* [WHAT THIS TASK INVOLVES]:
Please reproduce every line of the entries below, keeping each one word for word and in its original order.

[LISTED RECORDS — start]

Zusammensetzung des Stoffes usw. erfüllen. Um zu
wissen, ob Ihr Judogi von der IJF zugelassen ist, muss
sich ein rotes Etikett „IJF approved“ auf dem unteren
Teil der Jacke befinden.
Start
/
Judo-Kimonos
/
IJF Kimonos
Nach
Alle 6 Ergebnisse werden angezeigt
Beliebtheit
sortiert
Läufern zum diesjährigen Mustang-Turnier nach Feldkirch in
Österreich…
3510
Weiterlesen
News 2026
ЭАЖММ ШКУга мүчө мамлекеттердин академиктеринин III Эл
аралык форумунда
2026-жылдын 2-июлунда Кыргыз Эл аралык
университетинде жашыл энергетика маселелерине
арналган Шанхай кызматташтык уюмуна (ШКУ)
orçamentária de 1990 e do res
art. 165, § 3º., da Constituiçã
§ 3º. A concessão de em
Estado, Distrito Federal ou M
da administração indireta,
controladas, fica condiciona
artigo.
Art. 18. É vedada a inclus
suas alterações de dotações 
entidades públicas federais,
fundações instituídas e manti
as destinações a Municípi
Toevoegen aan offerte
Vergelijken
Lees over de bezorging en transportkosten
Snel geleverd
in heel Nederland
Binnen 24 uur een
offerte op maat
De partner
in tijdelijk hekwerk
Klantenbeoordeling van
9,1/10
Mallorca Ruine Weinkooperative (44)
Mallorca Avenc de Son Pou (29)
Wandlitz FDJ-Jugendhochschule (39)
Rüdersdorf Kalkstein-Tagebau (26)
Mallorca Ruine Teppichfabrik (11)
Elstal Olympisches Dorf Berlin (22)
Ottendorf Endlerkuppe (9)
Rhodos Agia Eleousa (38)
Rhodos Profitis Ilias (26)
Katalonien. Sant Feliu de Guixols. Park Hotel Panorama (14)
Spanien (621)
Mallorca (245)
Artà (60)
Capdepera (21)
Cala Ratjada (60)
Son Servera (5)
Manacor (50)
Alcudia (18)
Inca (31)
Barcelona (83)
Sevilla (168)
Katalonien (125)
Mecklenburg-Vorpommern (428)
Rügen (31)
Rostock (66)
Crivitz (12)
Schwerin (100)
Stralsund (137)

[LISTED RECORDS — finish]

* [RESULT]:
Zusammensetzung des Stoffes usw. erfüllen. Um zu
wissen, ob Ihr Judogi von der IJF zugelassen ist, muss
sich ein rotes Etikett „IJF approved“ auf dem unteren
Teil der Jacke befinden.
Start
/
Judo-Kimonos
/
IJF Kimonos
Nach
Alle 6 Ergebnisse werden angezeigt
Beliebtheit
sortiert
Läufern zum diesjährigen Mustang-Turnier nach Feldkirch in
Österreich…
3510
Weiterlesen
News 2026
ЭАЖММ ШКУга мүчө мамлекеттердин академиктеринин III Эл
аралык форумунда
2026-жылдын 2-июлунда Кыргыз Эл аралык
университетинде жашыл энергетика маселелерине
арналган Шанхай кызматташтык уюмуна (ШКУ)
orçamentária de 1990 e do res
art. 165, § 3º., da Constituiçã
§ 3º. A concessão de em
Estado, Distrito Federal ou M
da administração indireta,
controladas, fica condiciona
artigo.
Art. 18. É vedada a inclus
suas alterações de dotações 
entidades públicas federais,
fundações instituídas e manti
as destinações a Municípi
Toevoegen aan offerte
Vergelijken
Lees over de bezorging en transportkosten
Snel geleverd
in heel Nederland
Binnen 24 uur een
offerte op maat
De partner
in tijdelijk hekwerk
Klantenbeoordeling van
9,1/10
Mallorca Ruine Weinkooperative (44)
Mallorca Avenc de Son Pou (29)
Wandlitz FDJ-Jugendhochschule (39)
Rüdersdorf Kalkstein-Tagebau (26)
Mallorca Ruine Teppichfabrik (11)
Elstal Olympisches Dorf Berlin (22)
Ottendorf Endlerkuppe (9)
Rhodos Agia Eleousa (38)
Rhodos Profitis Ilias (26)
Katalonien. Sant Feliu de Guixols. Park Hotel Panorama (14)
Spanien (621)
Mallorca (245)
Artà (60)
Capdepera (21)
Cala Ratjada (60)
Son Servera (5)
Manacor (50)
Alcudia (18)
Inca (31)
Barcelona (83)
Sevilla (168)
Katalonien (125)
Mecklenburg-Vorpommern (428)
Rügen (31)
Rostock (66)
Crivitz (12)
Schwerin (100)
Stralsund (137)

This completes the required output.